FOCOPS uses a lagrangian multiplier combined with projection to project the policy back to the safe set.
First, get the data from buffer and finish pre-computation.
old_distribution_b = Normal(loc=old_mean_b, scale=old_std_b)
distribution = policy.actor(obs_b)
log_prob = distribution.log_prob(act_b).sum(dim=-1)

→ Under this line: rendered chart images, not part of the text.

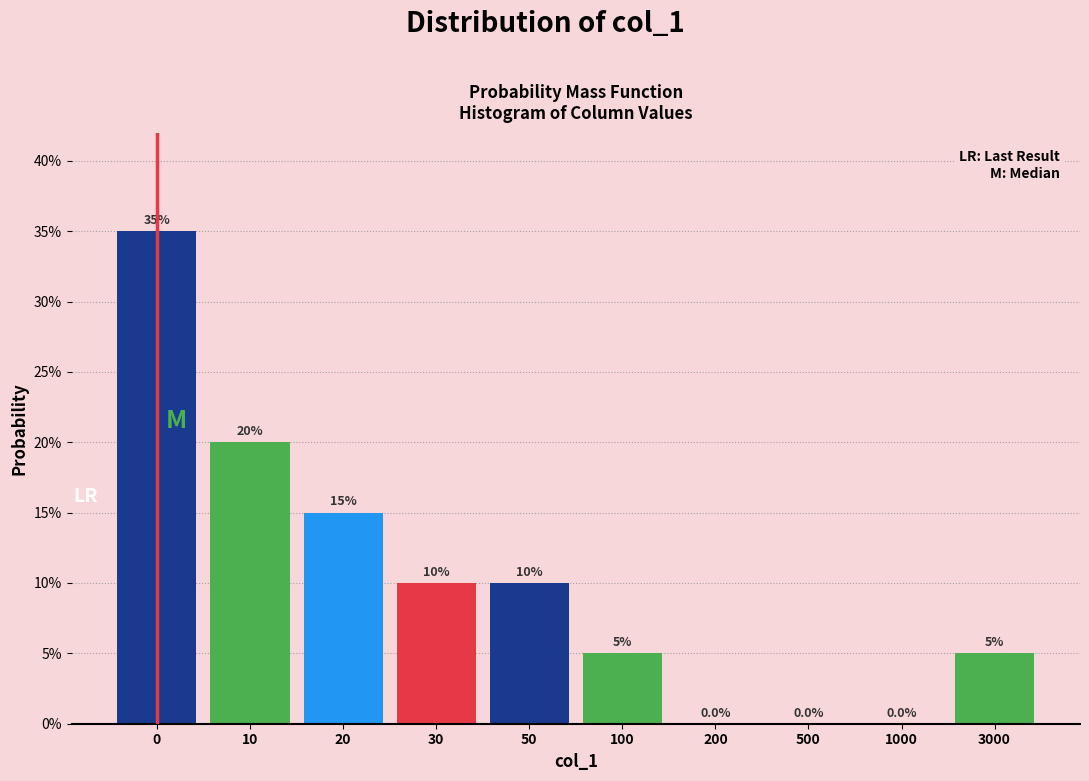

Reading left to right, what are all the values shown in this chart?

0=35	10=20	20=15	30=10	50=10	100=5	200=0	500=0	1000=0	3000=5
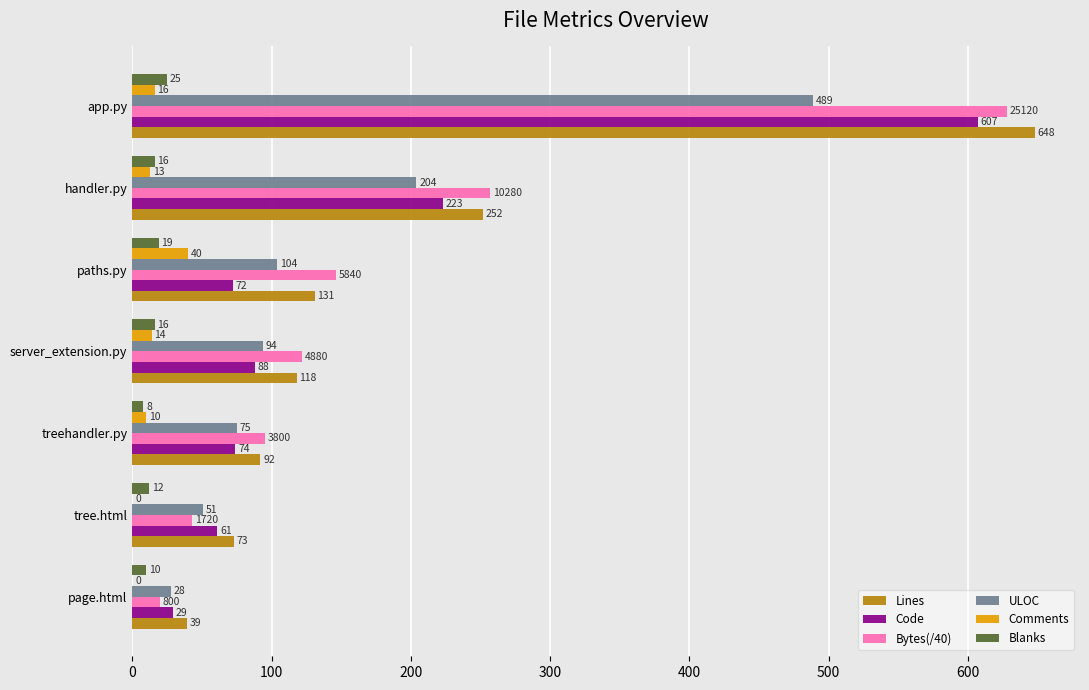

How many categories are shown in the chart?

7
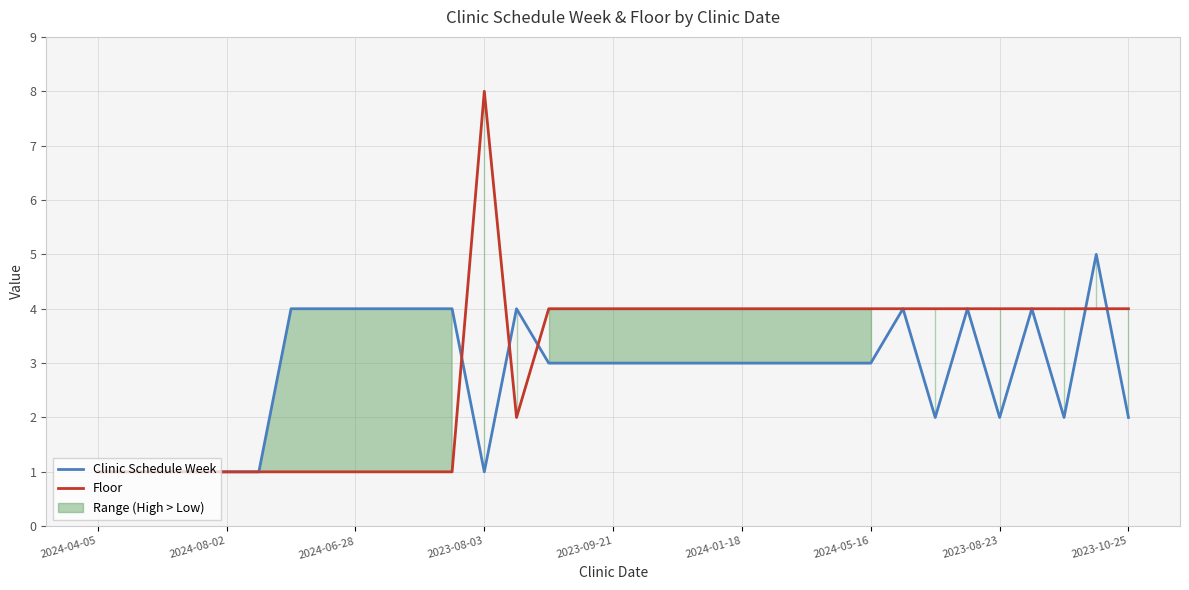

At which label does Floor reach its peak?

2023-08-03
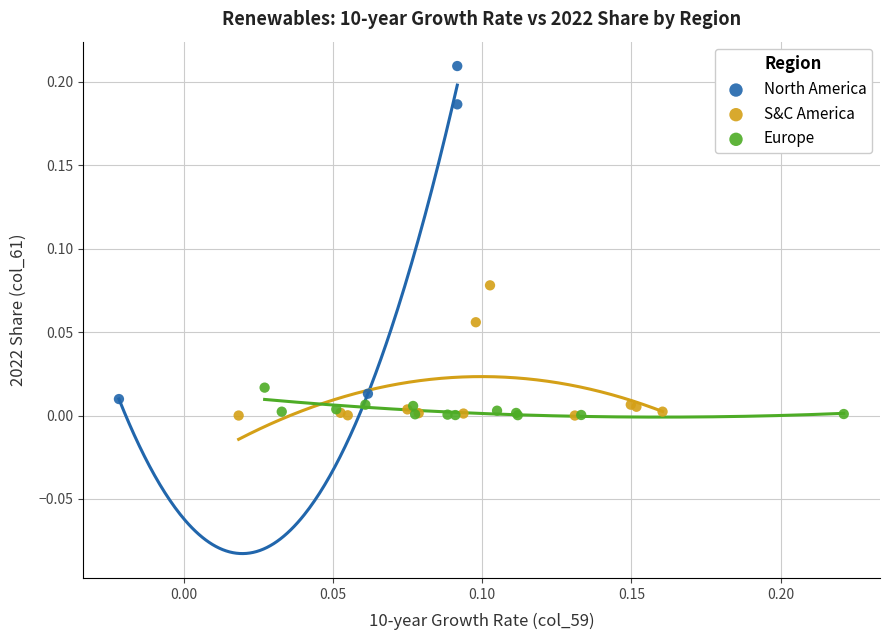

What are all the series names shown in the legend?

North America, S&C America, Europe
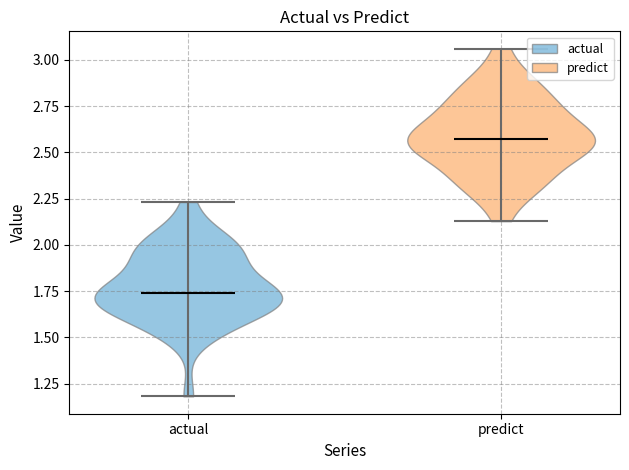

Reading left to right, read every violin against the y-axis: where its median line is, and the lowest and highest points it reaches. The values are not printed on the chart, so give them approximately, as read against the axis.

actual: median line 1.75, lowest point 1.20, highest point 2.25
predict: median line 2.55, lowest point 2.15, highest point 3.05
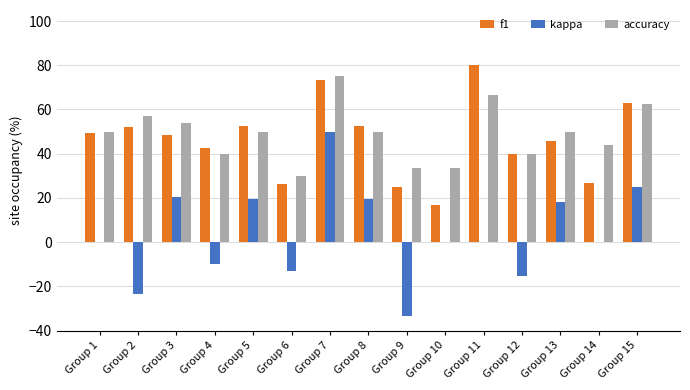

What is the sum of the accuracy values at Group 6 and Group 12?

70.0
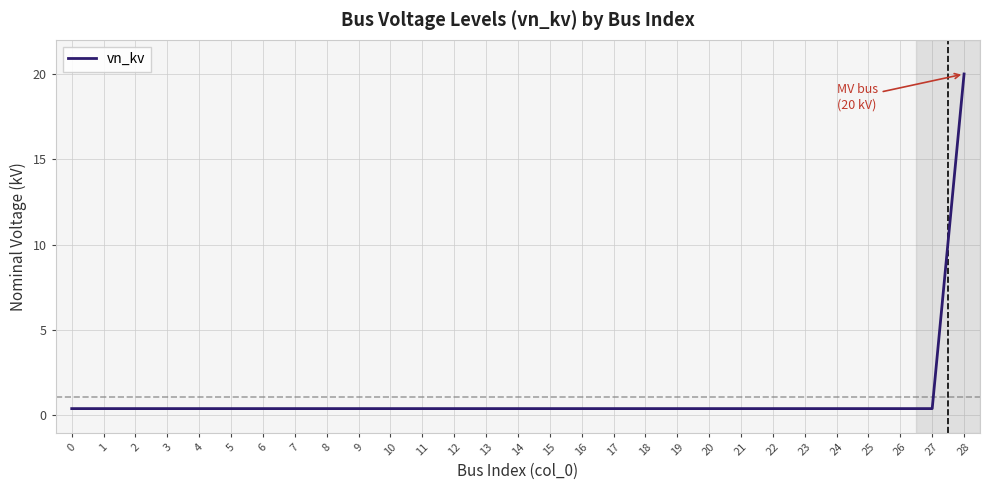

What is the difference between the maximum and minimum values?

19.6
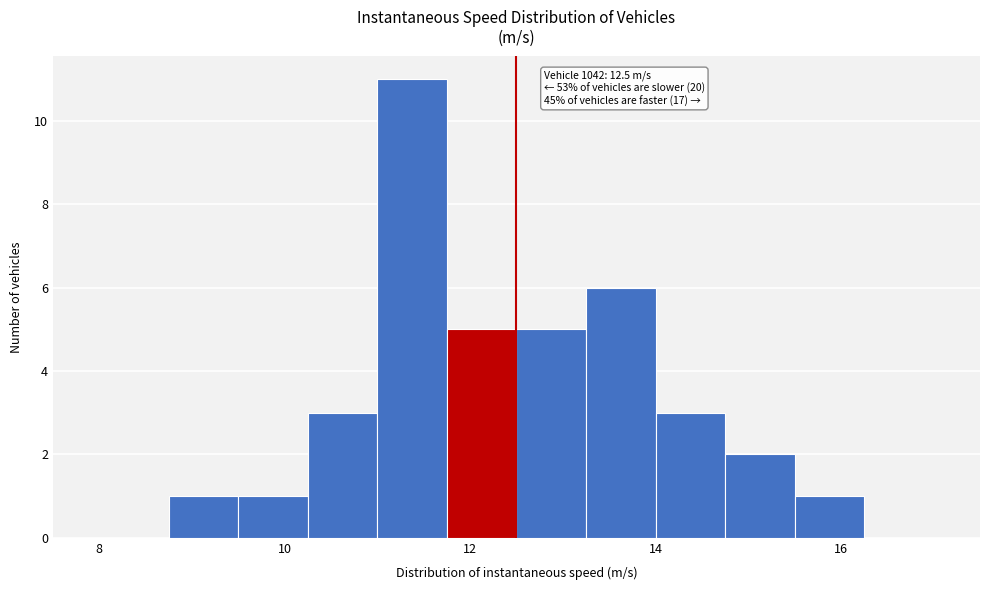

Read against the x-axis, roughly where is the centre of the tallest bar?

11.4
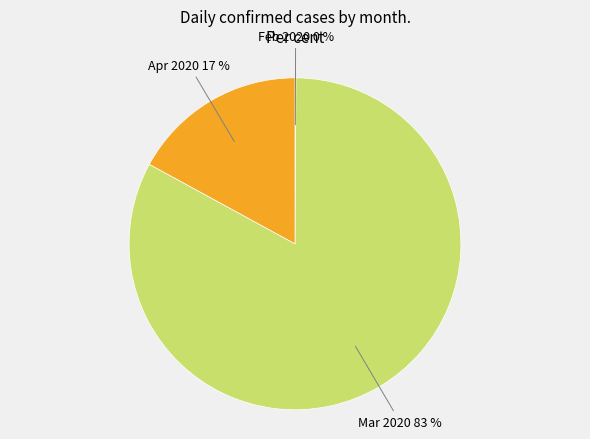

To the nearest percent, what portion does Mar 2020 represent?

83%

ratio = torch.exp(log_prob - log_prob_b)
temp_kl = torch.distributions.kl_divergence(
distribution, old_distribution_b
).sum(-1, keepdim=True)
Then, update the policy by using cost advantage and kl divergence.
loss_pi = (temp_kl - (1 / args.focops_lam) * ratio * adv_b) * (
temp_kl.detach() <= args.focops_eta
).type(torch.float32)
Where temp_kl is the kl divergence, ratio is the importance sampling ratio, adv_b is the reward advantage, args.focops_lam and args.focops_eta are the hyperparameters of FOCOPS.